• _EXERCISE REQUIREMENTS_
In the records below, find the line that contains "M386 532 392 607 351 610 345 536Z" and the line that contains "M867 677 882 678 881 699 866 698Z". Set down exactly those lines and every line between them, and nothing more.

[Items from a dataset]
*** Begin section ***

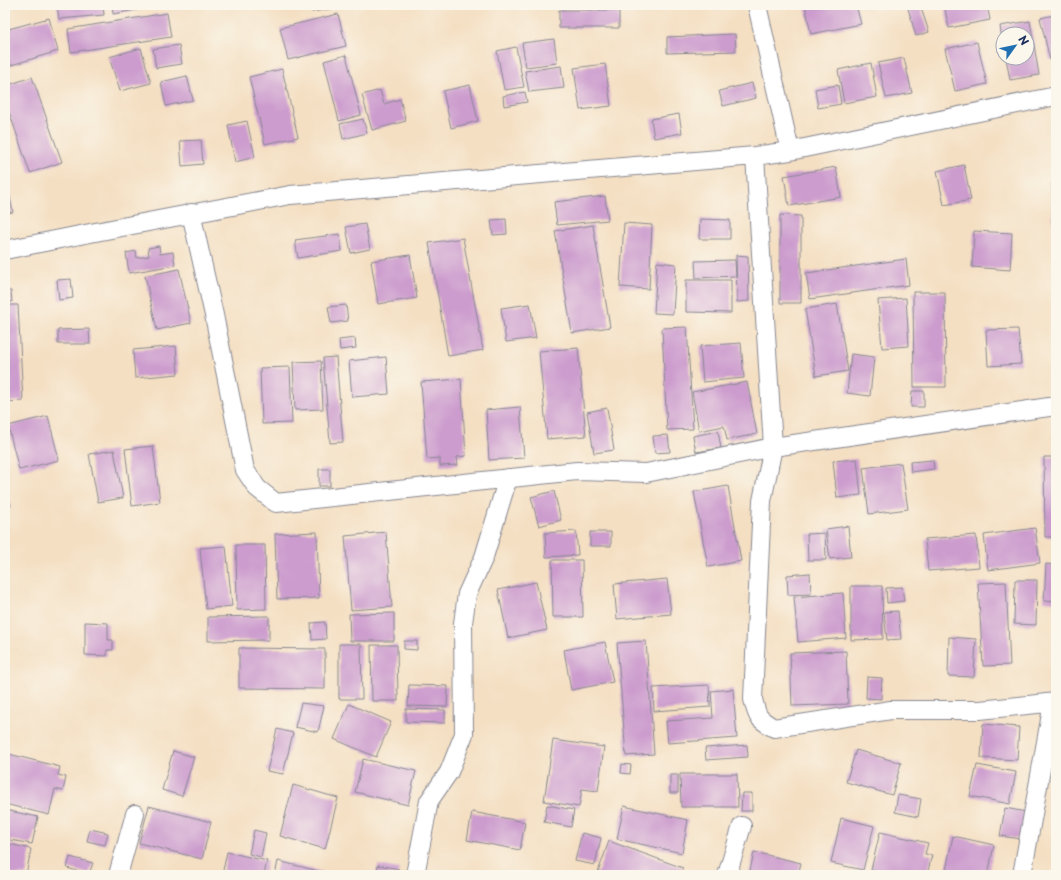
<svg xmlns="http://www.w3.org/2000/svg" width="1061" height="880" viewBox="0 0 1061 880" font-family="'Playpen Sans',sans-serif">
  <style>
    .building { fill: #cc9cce }
    .lines { fill: none; stroke-linecap: round; stroke-linejoin: round }
    .street-casing { stroke: #888790; stroke-width: 20 }
    .street { stroke: #fff; stroke-width: 18 }
  </style>
  <rect width="100%" height="100%" fill="#fbf7ec"/>
  <filter id="ink" filterUnits="userSpaceOnUse"><feTurbulence type="fractalNoise" baseFrequency=".025" numOctaves="2"/><feDisplacementMap in="SourceGraphic" scale="8" xChannelSelector="R" yChannelSelector="G"/><feConvolveMatrix kernelMatrix="1 2 1 2 8 2 1 2 1" color-interpolation-filters="sRGB"/></filter>
  <filter id="wash" filterUnits="userSpaceOnUse"><feTurbulence type="fractalNoise" baseFrequency=".012" numOctaves="4" result="noise"/><feDisplacementMap in="SourceGraphic" scale="16" xChannelSelector="R" yChannelSelector="G"/><feGaussianBlur stdDeviation="0.9" result="paint"/><feColorMatrix in="noise" values="0 0 0 0 0 0 0 0 0 0 0 0 0 0 0 0 0 1.4 0 .05"/><feComposite in="paint" operator="in"/></filter>
  <g filter="url(#wash)">
    <rect width="100%" height="100%" fill="#f4dfc2"/>
    <g id="blocks">
      <path class="building" d="M57 5H103L104 15 59 19Z
        M112 5H154V7L113 14Z
        M311 5H335L336 8 312 12Z
        M506 5H536V6L506 8Z
        M805 5H856L861 24 811 34Z
        M907 5H920L929 32 916 36Z
        M944 5H987L990 20 949 28Z
        M559 10H619V28H559Z
        M167 13 171 37 71 52 68 29Z
        M338 14 346 46 288 60 280 28Z
        M1054 15 1056 23V58L1050 60 1040 18Z
        M49 18 58 51 5 67V30Z
        M1030 21 1039 75 1010 80 1006 58H1027V34H1003L1002 40 1000 26Z
        M735 34 736 51 667 53V37Z
        M554 39 557 63 526 67 522 43Z
        M977 42 987 84 955 91 945 49Z
        M179 45 182 64 156 68 153 49Z
        M516 47 524 87 504 90 497 51Z
        M141 48 151 83 120 91 109 57Z
        M346 55 361 115 339 121 324 61Z
        M904 58 912 93 886 98 878 63Z
        M871 63 877 97 844 103 838 70Z
        M605 64 611 106 580 110 574 68Z
        M561 66 564 88 529 92 525 71Z
        M282 69 298 137 265 144 249 77Z
        M187 76 193 100 166 106 161 82Z
        M32 77 62 162 30 173 5 100V86Z
        M752 83 756 98 723 106 719 91Z
        M470 85 478 121 451 128 443 91Z
        M838 85 841 104 818 108 815 89Z
        M380 90 384 104 400 99 406 121 372 130 362 95Z
        M525 92 527 102 504 106 503 96Z
        M679 114 682 133 654 138 651 119Z
        M363 119 367 133 343 139 340 124Z
        M247 121 255 157 235 162 228 125Z
        M201 140 203 164 182 166 180 141Z
        M964 165 971 200 944 205 937 171Z
        M836 167 841 197 789 206 784 176Z
        M5 173 13 212 5 213Z
        M1052 183H1056V224H1053Z
        M605 196 608 220 557 225 554 202Z
        M780 215 801 216V303H780Z
        M506 219 507 234 493 235 491 220Z
        M700 219 730 220V239H699Z
        M624 223 652 225 649 289 620 287Z
        M365 224 370 249 351 253 346 227Z
        M593 225 610 327 572 333 555 231Z
        M974 231 1012 233 1010 270 972 267Z
        M340 234 342 251 298 258 295 240Z
        M463 238 483 350 448 356 429 243Z
        M159 246 160 254 173 252 175 265 129 273 126 253 136 251 137 258 149 256 148 248Z
        M410 255 417 298 378 304 371 261Z
        M736 255 748 256 749 301 737 302Z
        M906 259 909 285 810 299 806 273Z
        M735 260 736 276 696 278 695 261Z
        M657 262 676 264 673 314 654 313Z
        M179 269 191 323 157 330 145 276Z
        M71 279 73 298 59 300 57 280Z
        M686 280H731V313L686 312Z
        M5 291H11L12 302H5Z
        M913 292H945L946 387H914Z
        M906 298 909 346 882 348 878 300Z
        M530 304 536 338 506 342 501 308Z
        M837 304 848 371 816 376 805 309Z
        M5 305H18L23 401 5 402Z
        M346 305 348 321 331 323 328 307Z
        M687 327 693 429 667 430 662 328Z
        M89 329 90 344H58V330Z
        M1018 329 1021 364 988 366 986 330Z
        M355 338 356 348 340 350 339 340Z
        M741 343 744 378 703 382 700 346Z
        M176 346 178 374 135 378 133 350Z
        M578 348 586 436 547 439 539 351Z
        M851 354 874 357 870 396 847 393Z
        M336 357 343 442 330 443 323 358Z
        M386 357 389 394 352 397 349 361Z
        M321 361 323 409 295 410 293 362Z
        M290 367 292 423 262 424 260 368Z
        M461 379 466 456 457 457 458 465 440 466V458L427 459 421 382Z
        M747 382 757 434 727 440 724 426 699 431 692 392Z
        M912 391H924V407H911Z
        M520 407 524 458 489 460 486 410Z
        M607 408 614 450 594 453 587 412Z
        M48 416 59 460 19 470 8 426Z
        M718 431 721 448 696 452 693 436Z
        M668 435 670 452 655 453 653 436Z
        M153 446 160 502 132 506 125 449Z
        M114 450 123 498 98 502 89 454Z
        M1044 457H1056V537H1045Z
        M857 459 861 495 837 498 833 461Z
        M933 460 934 469 911 472 910 462Z
        M901 463 908 509 869 514 863 468Z
        M319 469H330V486H319Z
        M5 486 11 506 5 508Z
        M728 486 741 561 708 567 694 492Z
        M554 491 561 520 539 526 531 497Z
        M848 526 851 557 830 559 826 529Z
        M1035 528 1040 563 988 570 984 535Z
        M576 531 578 555 546 557 545 533Z
        M317 532 319 598 277 599 275 534Z
        M386 532 392 607 351 610 345 536Z
        M590 532H611V546H590Z
        M825 533 826 560H808L807 534Z
        M976 535 979 567 928 571 925 539Z
        M236 545H265L266 609 237 610Z
        M226 546 232 606 206 609 200 548Z
        M552 560H582L583 617H553Z
        M1046 564 1056 565V602L1044 601Z
        M810 573 811 594 788 595 787 575Z
        M667 579 671 614 617 619 614 584Z
        M1015 580H1037L1036 625 1014 624Z
        M536 582 547 630 508 638 498 590Z
        M1006 582 1010 665 983 666 978 583Z
        M851 586H882L883 639 851 640Z
        M902 587 904 601 887 603 886 588Z
        M843 593 846 638 798 642 794 597Z
        M898 611 901 639 887 640 884 612Z
        M394 613V641H350L349 614Z
        M269 616V640L208 641V617Z
        M85 622 108 623V640H113V650H107V656L85 655Z
        M325 622 326 639 312 640 311 623Z
        M949 637 976 639 974 677 948 676Z
        M404 641H417V650L404 649Z
        M646 641 654 754 626 756 617 643Z
        M605 642 613 682 571 690 564 650Z
        M339 644H361L362 699H339Z
        M371 645H397L398 701H372Z
        M239 648 325 649V689L239 688Z
        M846 651 848 704 792 706 790 653Z
        M867 677 882 678 881 699 866 698Z
        M409 685 448 686 447 707 408 706Z
        M709 685 710 707 654 711 653 688Z
        M733 689 737 738 668 743 666 721 713 718 711 691Z
        M301 703 324 706 318 732 295 727Z
        M349 704 391 722 376 757 334 739Z
        M406 709 445 710V723L406 722Z
        M983 724 1019 727 1017 760 981 758Z
        M277 729 293 733 283 774 267 771Z
        M553 740 604 747 598 791 582 789 579 807 544 801Z
        M747 745 748 757 706 760 705 748Z
        M856 750 901 763 892 795 846 782Z
        M173 751 194 757 182 796 162 790Z
        M5 753 60 767 58 775 66 777 63 791 55 789 49 815 5 804Z
        M363 759 416 771 408 805 355 792Z
        M622 764 631 765 630 774 621 773Z
        M977 765 1016 772 1010 804 970 796Z
        M680 774H737L738 807H681Z
        M670 775H678V793H670Z
        M1054 784H1056V803H1053Z
        M293 785 338 798 325 849 280 836Z
        M742 793H752V811H741Z
        M898 795 921 799 918 817 895 812Z
        M547 805 574 810 571 827 544 822Z
        M149 806 211 822 202 859 139 843Z
        M624 806 688 820 682 853 617 839Z
        M1005 808 1026 812 1022 839 1000 836Z
        M5 810 38 817 32 844 5 839Z
        M472 812 525 822 520 850 467 840Z
        M841 818 874 826 863 870 831 863Z
        M90 829 108 833 105 845 87 841Z
        M254 830 266 833 261 857 249 854Z
        M880 832 928 843 925 854 932 855 927 875H893L871 870Z
        M582 833 601 838 595 865 575 861Z
        M953 836 994 845 988 875H945Z
        M609 841 683 868 680 875H597Z
        M5 843 31 849 26 875H17L5 872Z
        M227 852 267 861 264 875H222Z
        M754 852 801 863 798 875H749Z
        M70 857 93 863 89 874 67 868Z
        M278 861 331 874V875H275Z
        M378 865 399 869 397 875H376Z"/>
    </g>
  </g>
  <g filter="url(#ink)">
    <use href="#blocks" fill-opacity="0" stroke="#888790" stroke-width="1"/>
    <g class="lines">
      <g class="street-casing">
        <path id="street" d="M757 5 790 151
          M755 156 773 447 762 501 753 699C757 717 758 719 774 728L891 710H980L1056 702
          M191 213 214 315 245 470 257 488 276 503 577 471 646 473 773 447 1056 406
          M5 250 85 234 290 195 755 156 790 151 1056 96
          M118 875 135 814
          M415 875 429 801 449 772 464 734 463 623 467 594 484 557 508 478
          M727 875 742 826
          M1022 875 1053 703"/>
      </g>
      <use href="#street" class="street"/>
    </g>
  </g>
  <rect width="1061" height="880" fill="none" stroke="#fbf7ec" stroke-width="20"/>
  <g transform="translate(1015 46) rotate(57)"><circle r="19" fill="#fbf7ec" stroke="#a1a7b3"/>
  <path d="M0-3L7 15L0 10L-7 15Z" fill="#1f6fb2"/>
  <text y="-6" font-size="11" font-weight="bold" text-anchor="middle" fill="#1b2f5e">N</text>
  </g>
</svg>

*** End section ***

• _RESULT_
        M386 532 392 607 351 610 345 536Z
        M590 532H611V546H590Z
        M825 533 826 560H808L807 534Z
        M976 535 979 567 928 571 925 539Z
        M236 545H265L266 609 237 610Z
        M226 546 232 606 206 609 200 548Z
        M552 560H582L583 617H553Z
        M1046 564 1056 565V602L1044 601Z
        M810 573 811 594 788 595 787 575Z
        M667 579 671 614 617 619 614 584Z
        M1015 580H1037L1036 625 1014 624Z
        M536 582 547 630 508 638 498 590Z
        M1006 582 1010 665 983 666 978 583Z
        M851 586H882L883 639 851 640Z
        M902 587 904 601 887 603 886 588Z
        M843 593 846 638 798 642 794 597Z
        M898 611 901 639 887 640 884 612Z
        M394 613V641H350L349 614Z
        M269 616V640L208 641V617Z
        M85 622 108 623V640H113V650H107V656L85 655Z
        M325 622 326 639 312 640 311 623Z
        M949 637 976 639 974 677 948 676Z
        M404 641H417V650L404 649Z
        M646 641 654 754 626 756 617 643Z
        M605 642 613 682 571 690 564 650Z
        M339 644H361L362 699H339Z
        M371 645H397L398 701H372Z
        M239 648 325 649V689L239 688Z
        M846 651 848 704 792 706 790 653Z
        M867 677 882 678 881 699 866 698Z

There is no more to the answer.